There is more on the SAFE move, which seems to have been the prime factoid that got the article written:

The shift at China’s SAFE is significant because it holds the majority of the country’s $1,600bn in foreign currency reserves in dollar instruments and has lagged behind other governments, such as Singapore, in diversifying its currency exposure. SAFE has been holding talks with Europe-based private equity firms about putting billions of dollars into their latest funds, precisely because these funds are not dollar-denominated, say people familiar with the matter.

By allocating money to Europe-based private equity firms, SAFE could diversify away from the dollar, at least at the margin, without spooking the currency markets and driving the dollar down in a disorderly manner.

In addition, SAFE is encouraging the private equity firms with which it has relationships to make investments in natural resources companies in markets outside the US – in part, to hedge its exposure to the dollar.

A spokesman for SAFE declined to comment.

There seems to be a certain amount of growling in the article's sources, complaining about the losses in investments in US financials so far.

Meanwhile, Dow Jones reports that the yuan closed "sharply down" against the dollar today. Concerns the pace of the yuan's appreciation will slow after China's second quarter economic growth slowed also weighed...
An article on Bloomberg contains a warning from "Chinese bank regulators" that the current monetary restraints in place to curb inflation and the influx of hot money might be getting a little too tight.

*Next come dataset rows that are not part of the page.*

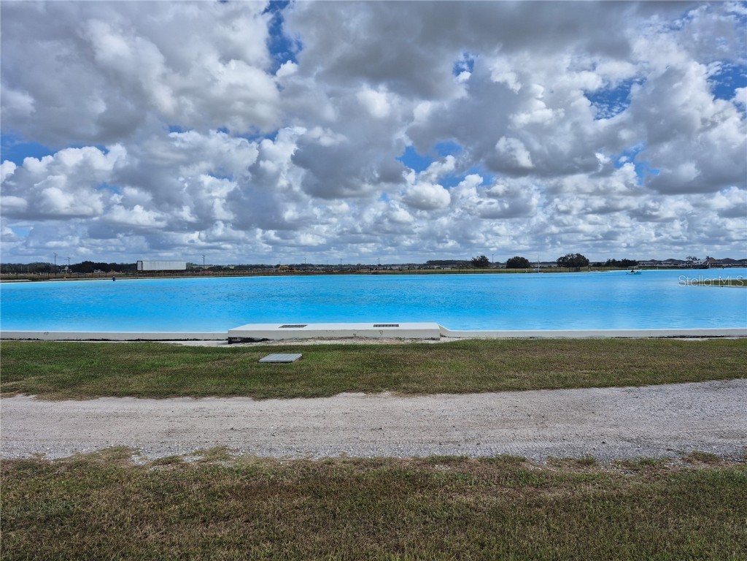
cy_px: 280
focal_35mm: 23
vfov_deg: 58.9
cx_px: 374
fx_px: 496
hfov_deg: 73.9
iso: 25
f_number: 1.8
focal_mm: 5.4
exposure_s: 1/2976
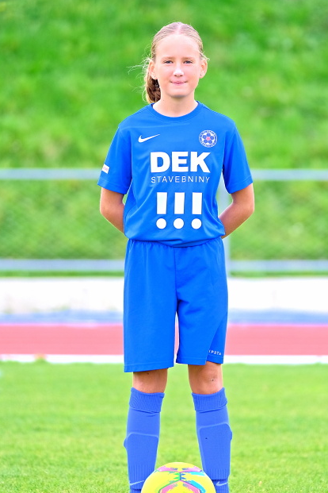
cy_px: 276
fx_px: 3239
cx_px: 168
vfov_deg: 8.7
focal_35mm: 237
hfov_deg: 5.8
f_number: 2.8
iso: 320
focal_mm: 140
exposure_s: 1/400
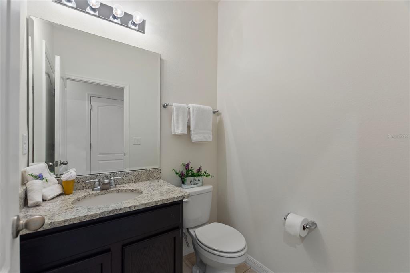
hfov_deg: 100.4
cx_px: 205
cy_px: 136
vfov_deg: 77.3
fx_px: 171
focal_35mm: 15
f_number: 4.5
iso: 400
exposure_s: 1/4
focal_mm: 10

The People's Bank of China raised its reserve ratio requirement to a record 17.5 percent last month to rein in loan growth and inflation. The China Banking Regulatory Commission has warned against ordering further increases, the person said, declining to be identified as he isn't authorized to speak publicly on the matter.

China's push to remove funds from the banking system resulted in the slowest loan growth in more than two years last month. The risk is that more banks will fall below the minimum requirement for short-term financial strength, the person said.

``While helping to control liquidity, further RRR hikes run the risk of repressing the financial system,'' wrote Sun Mingchun, a Hong Kong-based economist at Lehman Brothers Holdings Inc., in a July 15 note to clients. China may be approaching ``the limit where further hikes do more harm than good,'' he said.

CBRC's recommendations were sent to the State Council, China's cabinet, the person said.